Minutes later, Candice came through with a second warning about the smoke break. “Does anyone in this car smoke?”

It was an odd way of giving a second warning. She said it with such blunt force and intensity, as if she were on a doomed aircraft looking for a pilot to save the day and bring the craft back to earth. I think she really needed a smoke break.

Candice made her way through and went further down the car making the smoke break announcement.

“It seems like she’s encouraging it,” one fellow passenger behind me said.

The sun set when we left Cumberland and we were on our way through southwestern Pennsylvania. We lumbered through the hilly countryside and the landscape disappeared into wooded silhouettes. After the train pulled into Pittsburgh at 1:15 a.m., I decided to try to get some sleep. After we left Pittsburgh and made our way across Ohio, the train picked up speed. I vaguely remember pulling through Cleveland. I woke up as the sun was beginning to rise as we neared Sandusky. The train car was slowing awaking.

We crossed into Indiana by mid morning. At Elkhart, the largest city adjacent to northern Indiana’s Amish country, a whole crew of Amish boarded looking for a bank of seats. Millie was reading the latest AARP magazine with a chipper cover photo of Cybil Shepard when the sight of suspenders, long beards and bonnets took her eyes off of the magazine. Surely, if anyone would have trouble with the broken door, the technologically deficient Amish would freak out and wouldn’t know what to do.

But their fraternal leader easily slide the door open. And then, it shut on its own, as if the Amish had summoned the hands of the Almighty Savior to push the door shut behind them.

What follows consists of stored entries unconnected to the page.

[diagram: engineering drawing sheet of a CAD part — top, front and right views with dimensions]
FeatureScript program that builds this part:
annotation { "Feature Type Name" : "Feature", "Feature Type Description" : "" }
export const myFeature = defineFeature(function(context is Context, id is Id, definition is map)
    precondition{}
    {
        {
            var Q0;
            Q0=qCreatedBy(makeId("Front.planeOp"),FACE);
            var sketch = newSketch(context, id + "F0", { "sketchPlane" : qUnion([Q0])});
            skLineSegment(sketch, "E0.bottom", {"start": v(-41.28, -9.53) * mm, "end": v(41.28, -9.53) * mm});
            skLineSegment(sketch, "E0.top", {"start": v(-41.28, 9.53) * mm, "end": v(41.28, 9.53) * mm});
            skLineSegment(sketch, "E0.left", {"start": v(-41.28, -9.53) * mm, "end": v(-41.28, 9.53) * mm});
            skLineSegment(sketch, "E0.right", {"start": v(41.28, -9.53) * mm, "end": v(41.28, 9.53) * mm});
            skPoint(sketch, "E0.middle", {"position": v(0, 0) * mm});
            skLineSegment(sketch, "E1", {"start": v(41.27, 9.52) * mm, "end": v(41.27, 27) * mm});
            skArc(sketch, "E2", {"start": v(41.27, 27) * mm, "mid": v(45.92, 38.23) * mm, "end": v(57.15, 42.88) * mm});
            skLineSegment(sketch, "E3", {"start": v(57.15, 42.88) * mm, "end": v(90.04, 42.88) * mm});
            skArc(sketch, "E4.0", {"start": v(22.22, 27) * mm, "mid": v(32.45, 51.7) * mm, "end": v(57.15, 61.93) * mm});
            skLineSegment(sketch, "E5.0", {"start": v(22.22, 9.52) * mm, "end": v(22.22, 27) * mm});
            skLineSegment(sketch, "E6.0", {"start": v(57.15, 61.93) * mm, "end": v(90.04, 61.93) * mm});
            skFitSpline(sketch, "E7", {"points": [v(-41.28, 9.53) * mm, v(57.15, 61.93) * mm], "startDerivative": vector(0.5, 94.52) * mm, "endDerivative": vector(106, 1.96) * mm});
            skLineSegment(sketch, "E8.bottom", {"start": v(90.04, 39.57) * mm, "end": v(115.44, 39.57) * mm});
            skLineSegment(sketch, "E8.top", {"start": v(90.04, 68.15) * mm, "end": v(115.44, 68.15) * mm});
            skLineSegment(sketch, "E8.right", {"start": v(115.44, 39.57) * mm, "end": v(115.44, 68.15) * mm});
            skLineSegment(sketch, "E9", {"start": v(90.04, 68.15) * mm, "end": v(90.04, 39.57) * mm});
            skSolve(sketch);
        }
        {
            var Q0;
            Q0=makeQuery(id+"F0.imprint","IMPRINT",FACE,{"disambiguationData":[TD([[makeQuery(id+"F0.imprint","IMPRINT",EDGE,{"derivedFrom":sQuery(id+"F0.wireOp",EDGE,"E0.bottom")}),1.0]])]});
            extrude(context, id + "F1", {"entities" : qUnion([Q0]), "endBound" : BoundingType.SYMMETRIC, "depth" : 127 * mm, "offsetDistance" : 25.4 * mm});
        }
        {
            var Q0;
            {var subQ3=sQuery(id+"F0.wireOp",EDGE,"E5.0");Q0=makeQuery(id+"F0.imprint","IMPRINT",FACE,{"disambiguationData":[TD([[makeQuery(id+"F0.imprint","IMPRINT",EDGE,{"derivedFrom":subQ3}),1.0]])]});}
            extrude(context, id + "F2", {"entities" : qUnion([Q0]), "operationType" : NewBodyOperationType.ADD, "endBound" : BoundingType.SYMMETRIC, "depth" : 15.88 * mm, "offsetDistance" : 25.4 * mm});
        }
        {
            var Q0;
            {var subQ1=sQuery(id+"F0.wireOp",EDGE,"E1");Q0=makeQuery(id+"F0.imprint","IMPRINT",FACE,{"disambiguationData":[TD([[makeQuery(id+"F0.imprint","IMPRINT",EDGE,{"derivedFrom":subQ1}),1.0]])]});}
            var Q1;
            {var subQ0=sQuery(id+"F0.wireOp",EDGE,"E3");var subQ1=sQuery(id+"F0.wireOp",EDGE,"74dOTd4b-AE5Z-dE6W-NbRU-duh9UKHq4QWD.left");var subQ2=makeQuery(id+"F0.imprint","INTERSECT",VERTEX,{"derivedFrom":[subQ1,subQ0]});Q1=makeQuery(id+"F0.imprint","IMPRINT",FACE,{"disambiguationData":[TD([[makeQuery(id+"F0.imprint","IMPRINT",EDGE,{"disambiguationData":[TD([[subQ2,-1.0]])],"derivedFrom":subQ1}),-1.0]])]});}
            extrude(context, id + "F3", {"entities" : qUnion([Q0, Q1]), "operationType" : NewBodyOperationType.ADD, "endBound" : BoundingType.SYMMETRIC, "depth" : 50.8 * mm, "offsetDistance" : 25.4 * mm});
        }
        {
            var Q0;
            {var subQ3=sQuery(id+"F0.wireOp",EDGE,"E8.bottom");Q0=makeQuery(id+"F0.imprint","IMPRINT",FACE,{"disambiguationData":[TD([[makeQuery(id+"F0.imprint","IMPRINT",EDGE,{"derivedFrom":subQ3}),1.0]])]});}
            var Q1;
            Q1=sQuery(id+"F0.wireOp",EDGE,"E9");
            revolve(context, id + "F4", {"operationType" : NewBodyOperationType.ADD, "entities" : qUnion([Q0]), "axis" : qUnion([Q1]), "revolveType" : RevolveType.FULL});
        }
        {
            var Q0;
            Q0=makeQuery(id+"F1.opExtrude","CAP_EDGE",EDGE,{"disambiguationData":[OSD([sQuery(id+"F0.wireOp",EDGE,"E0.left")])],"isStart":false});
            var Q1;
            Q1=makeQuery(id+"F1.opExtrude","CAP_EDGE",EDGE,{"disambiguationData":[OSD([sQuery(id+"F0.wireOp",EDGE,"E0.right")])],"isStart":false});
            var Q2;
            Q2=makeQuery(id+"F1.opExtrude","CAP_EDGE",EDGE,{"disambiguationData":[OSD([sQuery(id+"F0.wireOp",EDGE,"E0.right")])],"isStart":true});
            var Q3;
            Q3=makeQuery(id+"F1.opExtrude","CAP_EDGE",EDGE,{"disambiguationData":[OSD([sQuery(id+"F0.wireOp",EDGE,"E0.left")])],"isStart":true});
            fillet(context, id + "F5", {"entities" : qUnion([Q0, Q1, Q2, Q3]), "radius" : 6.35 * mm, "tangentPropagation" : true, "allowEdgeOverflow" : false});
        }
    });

Immediately behind them were two women, one with crimped medium-length blond hair, a fluorescent diagonally multi-colored striped shirt and tight jeans. As she shuffled toward the door – she almost shimmied – showing her caboose off to Millie and the rest of the people around me eating a modest breakfast, she hit the door button. And of course, it didn’t open.

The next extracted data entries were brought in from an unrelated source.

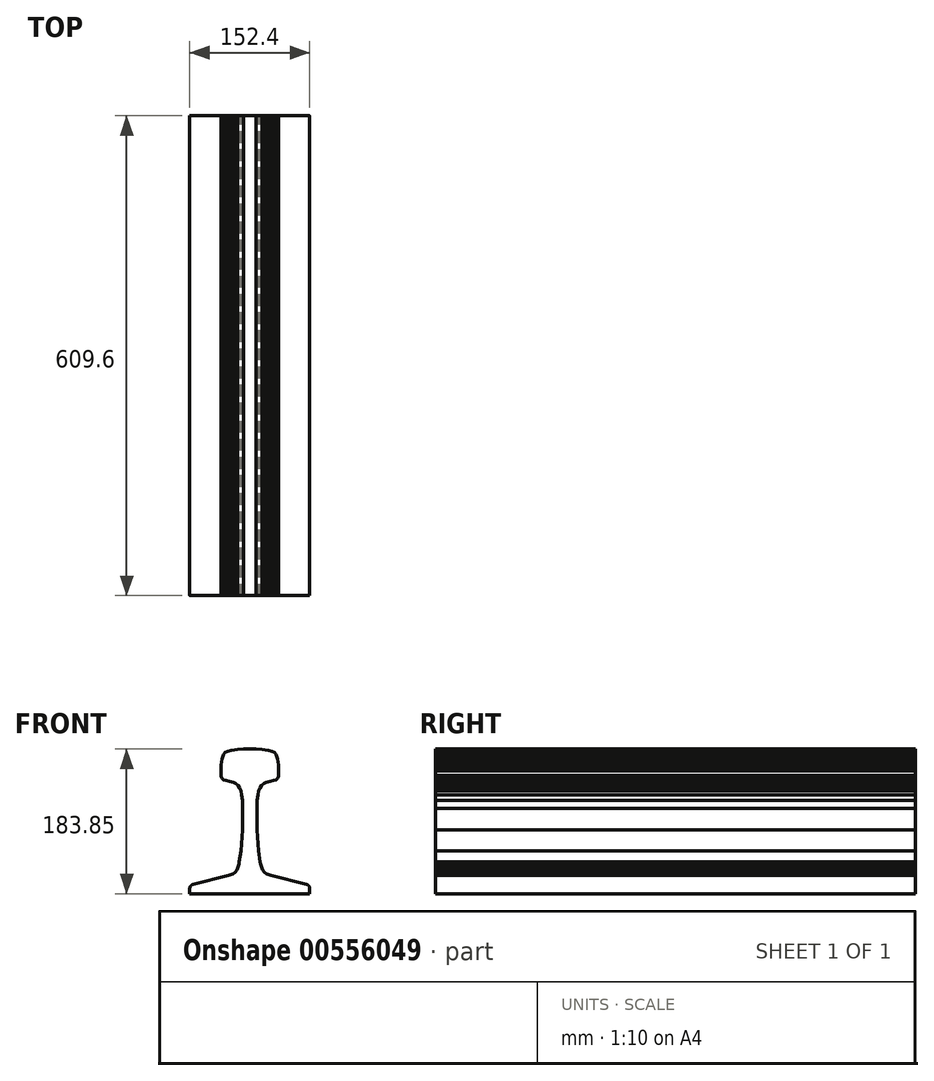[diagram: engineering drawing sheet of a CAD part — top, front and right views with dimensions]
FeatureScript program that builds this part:
annotation { "Feature Type Name" : "Feature", "Feature Type Description" : "" }
export const myFeature = defineFeature(function(context is Context, id is Id, definition is map)
    precondition{}
    {
        {
            var Q0;
            Q0=qCreatedBy(makeId("Front.planeOp"),FACE);
            var sketch = newSketch(context, id + "F0", { "sketchPlane" : qUnion([Q0])});
            skLineSegment(sketch, "E0", {"start": v(-76.2, -57.1) * mm, "end": v(76.2, -57.1) * mm});
            skLineSegment(sketch, "E1", {"start": v(-76.2, -57.1) * mm, "end": v(-76.2, -46.22) * mm});
            skLineSegment(sketch, "E2", {"start": v(-26.84, -33.73) * mm, "end": v(-76.2, -46.22) * mm});
            skPoint(sketch, "E3.startSnap0", {"position": v(0, -57.1) * mm});
            skPoint(sketch, "E3.endSnap0", {"position": v(0, -57.1) * mm});
            skLineSegment(sketch, "E4.MirrorCS", {"start": v(26.84, -33.73) * mm, "end": v(76.2, -46.22) * mm});
            skLineSegment(sketch, "E5.MirrorCS", {"start": v(0, -26.94) * mm, "end": v(0, -26.94) * mm});
            skLineSegment(sketch, "E6.MirrorCS", {"start": v(76.2, -57.1) * mm, "end": v(76.2, -46.22) * mm});
            skLineSegment(sketch, "E7", {"start": v(-26.84, -33.73) * mm, "end": v(-21.16, -31.84) * mm});
            skLineSegment(sketch, "E8", {"start": v(-21.16, -31.84) * mm, "end": v(-18.7, -29.61) * mm});
            skLineSegment(sketch, "E9", {"start": v(-18.7, -29.61) * mm, "end": v(-16.22, -26.55) * mm});
            skLineSegment(sketch, "E10", {"start": v(-16.22, -26.55) * mm, "end": v(-14.69, -22.9) * mm});
            skLineSegment(sketch, "E11", {"start": v(-14.69, -22.9) * mm, "end": v(-13.49, -19.14) * mm});
            skLineSegment(sketch, "E12", {"start": v(-13.49, -19.14) * mm, "end": v(-13.3, -16.85) * mm});
            skLineSegment(sketch, "E13", {"start": v(-13.3, -16.85) * mm, "end": v(-10.94, -2.66) * mm});
            skLineSegment(sketch, "E14", {"start": v(-10.94, -2.66) * mm, "end": v(-9.17, 23.94) * mm});
            skLineSegment(sketch, "E15", {"start": v(-9.17, 23.94) * mm, "end": v(-9.1, 51.27) * mm});
            skLineSegment(sketch, "E16", {"start": v(-9.1, 51.27) * mm, "end": v(-9.47, 61.37) * mm});
            skLineSegment(sketch, "E17", {"start": v(-36.63, 93.52) * mm, "end": v(-36.6, 93.52) * mm});
            skLineSegment(sketch, "E18", {"start": v(-9.47, 61.37) * mm, "end": v(-10.2, 68.53) * mm});
            skLineSegment(sketch, "E19", {"start": v(-10.2, 68.53) * mm, "end": v(-11.42, 73.4) * mm});
            skLineSegment(sketch, "E20", {"start": v(-11.42, 73.4) * mm, "end": v(-12.99, 77.66) * mm});
            skLineSegment(sketch, "E21", {"start": v(-12.99, 77.66) * mm, "end": v(-14.98, 80.45) * mm});
            skLineSegment(sketch, "E22", {"start": v(-14.98, 80.45) * mm, "end": v(-18.1, 83) * mm});
            skLineSegment(sketch, "E23", {"start": v(-18.1, 83) * mm, "end": v(-20.68, 84.15) * mm});
            skLineSegment(sketch, "E24", {"start": v(-20.68, 84.15) * mm, "end": v(-25.92, 85.98) * mm});
            skLineSegment(sketch, "E25", {"start": v(-25.92, 85.98) * mm, "end": v(-30.18, 87.13) * mm});
            skLineSegment(sketch, "E26", {"start": v(-30.18, 87.13) * mm, "end": v(-33.1, 87.75) * mm});
            skLineSegment(sketch, "E27", {"start": v(-33.1, 87.75) * mm, "end": v(-34.18, 88.3) * mm});
            skLineSegment(sketch, "E28", {"start": v(-34.18, 88.3) * mm, "end": v(-35.39, 89.62) * mm});
            skLineSegment(sketch, "E29", {"start": v(-35.39, 89.62) * mm, "end": v(-36.17, 91) * mm});
            skLineSegment(sketch, "E30", {"start": v(-36.17, 91) * mm, "end": v(-36.4, 91.97) * mm});
            skLineSegment(sketch, "E31", {"start": v(-36.4, 91.97) * mm, "end": v(-36.6, 93.51) * mm});
            skLineSegment(sketch, "E32", {"start": v(-36.6, 93.51) * mm, "end": v(-36.83, 98.88) * mm});
            skLineSegment(sketch, "E33", {"start": v(-36.83, 98.88) * mm, "end": v(-36.67, 103.67) * mm});
            skLineSegment(sketch, "E34", {"start": v(-36.67, 103.67) * mm, "end": v(-36.4, 106.65) * mm});
            skLineSegment(sketch, "E35", {"start": v(-36.4, 106.65) * mm, "end": v(-36.18, 110.32) * mm});
            skLineSegment(sketch, "E36", {"start": v(-36.18, 110.32) * mm, "end": v(-35.56, 114.28) * mm});
            skLineSegment(sketch, "E37", {"start": v(-35.56, 114.28) * mm, "end": v(-34.24, 117.98) * mm});
            skLineSegment(sketch, "E38", {"start": v(-34.24, 117.98) * mm, "end": v(-33.33, 119.88) * mm});
            skLineSegment(sketch, "E39", {"start": v(-33.33, 119.88) * mm, "end": v(-31.13, 122.46) * mm});
            skLineSegment(sketch, "E40", {"start": v(-31.13, 122.46) * mm, "end": v(-28.22, 124.04) * mm});
            skLineSegment(sketch, "E41", {"start": v(-28.22, 124.04) * mm, "end": v(-24.03, 125.35) * mm});
            skLineSegment(sketch, "E42", {"start": v(-24.03, 125.35) * mm, "end": v(-19.54, 126) * mm});
            skLineSegment(sketch, "E43.MirrorCS", {"start": v(36.4, 91.97) * mm, "end": v(36.6, 93.51) * mm});
            skLineSegment(sketch, "E44.MirrorCS", {"start": v(36.17, 91) * mm, "end": v(36.4, 91.97) * mm});
            skLineSegment(sketch, "E45.MirrorCS", {"start": v(13.49, -19.14) * mm, "end": v(13.3, -16.85) * mm});
            skLineSegment(sketch, "E46.MirrorCS", {"start": v(36.67, 103.67) * mm, "end": v(36.4, 106.65) * mm});
            skLineSegment(sketch, "E47.MirrorCS", {"start": v(20.68, 84.15) * mm, "end": v(25.92, 85.98) * mm});
            skLineSegment(sketch, "E48.MirrorCS", {"start": v(31.13, 122.46) * mm, "end": v(28.22, 124.04) * mm});
            skLineSegment(sketch, "E49.MirrorCS", {"start": v(36.6, 93.51) * mm, "end": v(36.83, 98.88) * mm});
            skLineSegment(sketch, "E50.MirrorCS", {"start": v(16.22, -26.55) * mm, "end": v(14.69, -22.9) * mm});
            skLineSegment(sketch, "E51.MirrorCS", {"start": v(34.18, 88.3) * mm, "end": v(35.39, 89.62) * mm});
            skLineSegment(sketch, "E52.MirrorCS", {"start": v(14.69, -22.9) * mm, "end": v(13.49, -19.14) * mm});
            skLineSegment(sketch, "E53.MirrorCS", {"start": v(12.99, 77.66) * mm, "end": v(14.98, 80.45) * mm});
            skLineSegment(sketch, "E54.MirrorCS", {"start": v(35.56, 114.28) * mm, "end": v(34.24, 117.98) * mm});
            skLineSegment(sketch, "E55.MirrorCS", {"start": v(28.22, 124.04) * mm, "end": v(24.03, 125.35) * mm});
            skLineSegment(sketch, "E56.MirrorCS", {"start": v(25.92, 85.98) * mm, "end": v(30.18, 87.13) * mm});
            skLineSegment(sketch, "E57.MirrorCS", {"start": v(26.84, -33.73) * mm, "end": v(21.16, -31.84) * mm});
            skLineSegment(sketch, "E58.MirrorCS", {"start": v(18.1, 83) * mm, "end": v(20.68, 84.15) * mm});
            skLineSegment(sketch, "E59.MirrorCS", {"start": v(21.16, -31.84) * mm, "end": v(18.7, -29.61) * mm});
            skLineSegment(sketch, "E60.MirrorCS", {"start": v(14.98, 80.45) * mm, "end": v(18.1, 83) * mm});
            skLineSegment(sketch, "E61.MirrorCS", {"start": v(33.1, 87.75) * mm, "end": v(34.18, 88.3) * mm});
            skLineSegment(sketch, "E62.MirrorCS", {"start": v(33.33, 119.88) * mm, "end": v(31.13, 122.46) * mm});
            skLineSegment(sketch, "E63.MirrorCS", {"start": v(30.18, 87.13) * mm, "end": v(33.1, 87.75) * mm});
            skLineSegment(sketch, "E64.MirrorCS", {"start": v(10.2, 68.53) * mm, "end": v(11.42, 73.4) * mm});
            skLineSegment(sketch, "E65.MirrorCS", {"start": v(34.24, 117.98) * mm, "end": v(33.33, 119.88) * mm});
            skLineSegment(sketch, "E66.MirrorCS", {"start": v(11.42, 73.4) * mm, "end": v(12.99, 77.66) * mm});
            skLineSegment(sketch, "E67.MirrorCS", {"start": v(24.03, 125.35) * mm, "end": v(19.54, 126) * mm});
            skLineSegment(sketch, "E68.MirrorCS", {"start": v(18.7, -29.61) * mm, "end": v(16.22, -26.55) * mm});
            skLineSegment(sketch, "E69.MirrorCS", {"start": v(35.39, 89.62) * mm, "end": v(36.17, 91) * mm});
            skLineSegment(sketch, "E70.MirrorCS", {"start": v(36.18, 110.32) * mm, "end": v(35.56, 114.28) * mm});
            skLineSegment(sketch, "E71.MirrorCS", {"start": v(36.4, 106.65) * mm, "end": v(36.18, 110.32) * mm});
            skLineSegment(sketch, "E72.MirrorCS", {"start": v(9.47, 61.37) * mm, "end": v(10.2, 68.53) * mm});
            skLineSegment(sketch, "E73.MirrorCS", {"start": v(15.45, 126.6) * mm, "end": v(15.43, 126.61) * mm});
            skLineSegment(sketch, "E74.MirrorCS", {"start": v(36.83, 98.88) * mm, "end": v(36.67, 103.67) * mm});
            skLineSegment(sketch, "E75.MirrorCS", {"start": v(10.94, -2.66) * mm, "end": v(9.17, 23.94) * mm});
            skLineSegment(sketch, "E76.MirrorCS", {"start": v(9.1, 51.27) * mm, "end": v(9.47, 61.37) * mm});
            skLineSegment(sketch, "E77.MirrorCS", {"start": v(13.3, -16.85) * mm, "end": v(10.94, -2.66) * mm});
            skLineSegment(sketch, "E78.MirrorCS", {"start": v(9.17, 23.94) * mm, "end": v(9.1, 51.27) * mm});
            skPoint(sketch, "E79.start.orphan", {"position": v(-15.43, 126.61) * mm});
            skLineSegment(sketch, "E80", {"start": v(-19.54, 126) * mm, "end": v(-15.43, 126.4) * mm});
            skLineSegment(sketch, "E81", {"start": v(-15.43, 126.4) * mm, "end": v(-8, 126.76) * mm});
            skLineSegment(sketch, "E82", {"start": v(-8, 126.76) * mm, "end": v(0, 126.76) * mm});
            skLineSegment(sketch, "E83.MirrorCS", {"start": v(8, 126.76) * mm, "end": v(0, 126.76) * mm});
            skLineSegment(sketch, "E84.MirrorCS", {"start": v(15.43, 126.4) * mm, "end": v(8, 126.76) * mm});
            skLineSegment(sketch, "E85.MirrorCS", {"start": v(19.54, 126) * mm, "end": v(15.43, 126.4) * mm});
            skPoint(sketch, "E86.orphan", {"position": v(-76.2, -26.94) * mm});
            skPoint(sketch, "E87.orphan", {"position": v(-31.72, -14.5) * mm});
            skPoint(sketch, "E88.end.orphan", {"position": v(-76.21, 41.14) * mm});
            skPoint(sketch, "E88.start.orphan", {"position": v(-76.21, -8.79) * mm});
            skLineSegment(sketch, "E89", {"start": v(76.2, -57.1) * mm, "end": v(76.2, -57.1) * mm});
            skPoint(sketch, "E90.orphan", {"position": v(76.2, -26.94) * mm});
            skPoint(sketch, "E91.MirrorCS.end.orphan", {"position": v(76.21, -8.79) * mm});
            skPoint(sketch, "E91.MirrorCS.start.orphan", {"position": v(31.72, -14.5) * mm});
            skPoint(sketch, "E92.orphan", {"position": v(0, -26.94) * mm});
            skLineSegment(sketch, "E93.trimOffspring", {"start": v(36.6, 93.52) * mm, "end": v(37.03, 93.52) * mm});
            skPoint(sketch, "E94.trimOffspring.end.orphan", {"position": v(0, 152.1) * mm});
            skPoint(sketch, "E3.start.orphan", {"position": v(0, -57.1) * mm});
            skSolve(sketch);
        }
        {
            var Q0;
            Q0=qSketchRegion(id+"F0",true);
            extrude(context, id + "F1", {"entities" : qUnion([Q0]), "depth" : 609.6 * mm, "offsetDistance" : 25.4 * mm});
        }
        {
            var Q0;
            Q0=makeQuery(id+"F1.opExtrude","SWEPT_EDGE",EDGE,{"disambiguationData":[OSD([sQuery(id+"F0.wireOp",EDGE,"E4.MirrorCS"),sQuery(id+"F0.wireOp",EDGE,"E6.MirrorCS")])]});
            var Q1;
            Q1=makeQuery(id+"F1.opExtrude","SWEPT_EDGE",EDGE,{"disambiguationData":[OSD([sQuery(id+"F0.wireOp",EDGE,"E1"),sQuery(id+"F0.wireOp",EDGE,"E2")])]});
            fillet(context, id + "F2", {"entities" : qUnion([Q0, Q1]), "radius" : 5.08 * mm, "tangentPropagation" : true, "allowEdgeOverflow" : false});
        }
    });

“Omigosh! It won’t open,” she said, turning to her friend.

She tried again. It didn’t open. A moping man, with an extreme buzzcut and bushy mustache followed behind them.

“It must have a bolt on it,” he said. He gave it a whirl and got the door open on his third attempt to slide it.

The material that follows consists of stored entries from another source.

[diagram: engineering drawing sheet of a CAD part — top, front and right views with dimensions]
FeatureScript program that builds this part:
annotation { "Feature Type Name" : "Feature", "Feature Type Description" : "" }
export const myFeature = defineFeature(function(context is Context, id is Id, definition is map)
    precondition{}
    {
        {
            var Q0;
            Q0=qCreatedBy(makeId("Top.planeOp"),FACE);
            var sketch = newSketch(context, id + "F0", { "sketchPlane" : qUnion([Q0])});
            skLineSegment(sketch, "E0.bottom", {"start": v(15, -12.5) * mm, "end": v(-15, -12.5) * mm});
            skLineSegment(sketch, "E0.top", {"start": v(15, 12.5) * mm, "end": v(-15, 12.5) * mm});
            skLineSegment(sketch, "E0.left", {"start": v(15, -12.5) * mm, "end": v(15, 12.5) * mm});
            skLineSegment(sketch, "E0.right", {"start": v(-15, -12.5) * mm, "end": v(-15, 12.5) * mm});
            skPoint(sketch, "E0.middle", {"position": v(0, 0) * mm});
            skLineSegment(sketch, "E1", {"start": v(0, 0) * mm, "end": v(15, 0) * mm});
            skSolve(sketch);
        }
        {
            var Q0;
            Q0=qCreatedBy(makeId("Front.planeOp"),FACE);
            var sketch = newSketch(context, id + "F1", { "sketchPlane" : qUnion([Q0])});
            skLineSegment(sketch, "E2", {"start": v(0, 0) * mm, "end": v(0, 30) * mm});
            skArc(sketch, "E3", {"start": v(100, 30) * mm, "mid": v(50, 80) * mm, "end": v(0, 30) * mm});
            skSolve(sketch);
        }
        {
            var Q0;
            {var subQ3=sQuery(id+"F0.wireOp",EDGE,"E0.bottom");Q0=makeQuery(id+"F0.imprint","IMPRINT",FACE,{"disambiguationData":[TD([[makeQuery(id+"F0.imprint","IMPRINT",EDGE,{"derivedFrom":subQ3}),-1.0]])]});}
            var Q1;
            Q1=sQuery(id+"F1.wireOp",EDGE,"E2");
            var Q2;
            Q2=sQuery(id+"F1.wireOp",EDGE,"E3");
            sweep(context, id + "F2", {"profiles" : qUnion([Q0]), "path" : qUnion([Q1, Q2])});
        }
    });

So it goes, the aura of cross-country train travel has lost its allure. Though I wasn’t necessarily in search of it in the first place, I knew that taking the train would present an interesting journey, despite being tired, groggy and feeling very dirty by the time wee arrived in Chicago.

Oddly enough, when the Capital Limited pulled into Chicago’s Union Station (an hour late, let me note), an aging steam locomotive pulling an historic array of decade’s old railcars with sightseeing passengers on some sort of rail-fan trip was pulling out of the station, destination: nostalgia. Photographers were lined up on a viaduct above the railyard documenting the departure.

As I saw the passengers inside that train pointing and taking pictures (one group even waved at us excitedly), I doubt they realized the journey we just had just completed.